State your truth and get out
Writers are supposed to be the honest ones of the world. They are the quiet observers who say how they feel and hold our hands in the dark. They tread the unformed paths and lead us to new insights and awakenings.
They are not politicians or salesmen, there is no hidden agenda or price to be made. There is no other purpose of writing than to tell people your truth and leave.
Fame is never first
Writing for fame is like pissing for attention… You never get the kind you want and will just end up covered in stink. A writer writes because there’s nothing else to do. It’s his greatest passion and only purpose.
He writes to share, to ease the pain of others while also healing his own. Fame is a byproduct that only those undistracted by it can achieve.

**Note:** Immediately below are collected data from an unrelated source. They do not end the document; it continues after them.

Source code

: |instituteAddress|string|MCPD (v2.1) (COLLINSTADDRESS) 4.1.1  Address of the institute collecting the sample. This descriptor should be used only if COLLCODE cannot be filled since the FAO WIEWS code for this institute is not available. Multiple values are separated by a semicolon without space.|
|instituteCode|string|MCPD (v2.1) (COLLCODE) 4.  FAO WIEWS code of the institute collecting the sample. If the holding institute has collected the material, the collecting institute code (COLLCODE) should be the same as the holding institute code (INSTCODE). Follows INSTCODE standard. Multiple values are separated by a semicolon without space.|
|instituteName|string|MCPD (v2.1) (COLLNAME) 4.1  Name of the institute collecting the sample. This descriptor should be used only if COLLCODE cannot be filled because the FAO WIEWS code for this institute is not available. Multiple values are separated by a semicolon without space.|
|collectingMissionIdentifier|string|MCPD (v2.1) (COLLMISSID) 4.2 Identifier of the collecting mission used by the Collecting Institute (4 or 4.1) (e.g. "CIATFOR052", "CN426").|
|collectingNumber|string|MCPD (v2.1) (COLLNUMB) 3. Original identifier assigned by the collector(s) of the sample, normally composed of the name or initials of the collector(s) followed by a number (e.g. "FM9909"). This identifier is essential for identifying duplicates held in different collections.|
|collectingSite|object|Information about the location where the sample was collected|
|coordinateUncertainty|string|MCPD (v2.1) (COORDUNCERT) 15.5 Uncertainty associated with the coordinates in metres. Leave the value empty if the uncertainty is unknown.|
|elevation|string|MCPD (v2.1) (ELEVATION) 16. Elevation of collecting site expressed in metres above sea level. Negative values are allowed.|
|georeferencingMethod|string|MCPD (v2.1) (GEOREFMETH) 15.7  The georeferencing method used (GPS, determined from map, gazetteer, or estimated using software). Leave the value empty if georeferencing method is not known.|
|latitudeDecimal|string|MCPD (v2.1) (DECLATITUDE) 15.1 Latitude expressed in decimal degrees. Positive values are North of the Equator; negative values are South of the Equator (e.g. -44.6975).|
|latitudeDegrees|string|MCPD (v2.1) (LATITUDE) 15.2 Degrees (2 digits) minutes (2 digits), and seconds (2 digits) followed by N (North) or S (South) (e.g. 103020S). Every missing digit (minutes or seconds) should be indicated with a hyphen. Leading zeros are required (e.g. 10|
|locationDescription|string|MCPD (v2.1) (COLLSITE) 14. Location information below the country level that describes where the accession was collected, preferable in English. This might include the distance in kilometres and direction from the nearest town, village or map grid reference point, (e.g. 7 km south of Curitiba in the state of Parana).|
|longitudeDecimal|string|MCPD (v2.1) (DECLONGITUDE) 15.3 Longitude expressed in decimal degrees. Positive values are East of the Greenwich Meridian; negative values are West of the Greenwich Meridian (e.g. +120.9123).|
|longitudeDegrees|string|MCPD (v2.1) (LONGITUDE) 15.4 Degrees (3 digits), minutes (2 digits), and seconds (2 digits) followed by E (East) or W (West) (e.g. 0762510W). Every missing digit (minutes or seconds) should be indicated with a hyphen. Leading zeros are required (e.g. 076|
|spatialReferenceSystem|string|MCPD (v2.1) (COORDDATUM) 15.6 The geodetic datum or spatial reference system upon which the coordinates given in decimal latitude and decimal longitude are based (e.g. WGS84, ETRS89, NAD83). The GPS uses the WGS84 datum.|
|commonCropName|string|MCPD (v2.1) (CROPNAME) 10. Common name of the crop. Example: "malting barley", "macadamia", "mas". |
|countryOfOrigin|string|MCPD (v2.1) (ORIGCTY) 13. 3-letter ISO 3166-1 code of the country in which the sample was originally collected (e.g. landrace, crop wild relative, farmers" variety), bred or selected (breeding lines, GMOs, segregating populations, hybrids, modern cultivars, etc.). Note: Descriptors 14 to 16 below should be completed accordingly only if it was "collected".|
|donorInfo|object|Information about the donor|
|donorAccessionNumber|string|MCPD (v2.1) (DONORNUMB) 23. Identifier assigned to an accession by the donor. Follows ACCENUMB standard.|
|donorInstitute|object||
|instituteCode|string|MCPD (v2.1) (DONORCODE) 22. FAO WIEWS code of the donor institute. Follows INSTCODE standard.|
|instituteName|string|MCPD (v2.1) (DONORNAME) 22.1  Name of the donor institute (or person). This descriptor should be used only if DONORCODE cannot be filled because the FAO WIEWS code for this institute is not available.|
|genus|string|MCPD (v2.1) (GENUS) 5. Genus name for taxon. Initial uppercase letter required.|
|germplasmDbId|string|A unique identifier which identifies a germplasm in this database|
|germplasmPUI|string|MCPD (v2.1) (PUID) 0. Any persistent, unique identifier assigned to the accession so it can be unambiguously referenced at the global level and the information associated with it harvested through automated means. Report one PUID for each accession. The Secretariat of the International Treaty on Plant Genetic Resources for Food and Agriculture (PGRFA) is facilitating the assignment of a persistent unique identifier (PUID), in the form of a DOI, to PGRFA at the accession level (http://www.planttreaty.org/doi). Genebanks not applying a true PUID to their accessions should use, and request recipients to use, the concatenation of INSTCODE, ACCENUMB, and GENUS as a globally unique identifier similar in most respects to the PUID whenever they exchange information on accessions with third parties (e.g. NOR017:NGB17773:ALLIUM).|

Writing is only as good as reading
Absorb the truths of others before stating your own. Like going out and filling up on experiences and personal stories, reading gives you all of that without the scars.
Writers are not jealous, but hungry. They want to read and experience the lives of others as much as they want to tell their own.
You've got to find your own style
Unlike most professions, writing does not subscribe to one system. There is no one way of writing -- one style, one formula, one proven method.
There are as many ways to write as there are words to create and mold into sentences. The liberation of the profession comes with the idea that you don’t have to follow the beat of those before you or around you.
Stop only when you can’t breathe
It’s not just a job, it’s a livelihood. It’s a purpose and a higher meaning. It’s the only bit of reality writers can trust. A true writer never runs out of things to say, because there is purpose and there is meaning in everything.
If you’re a writer, declare yourself one, no matter how good or how shy. Because writers are not defined by how many click they get or dollars per word, but by the all-consuming desires to put words on page. To stop writing isn’t to just stop working, it’s to stop living.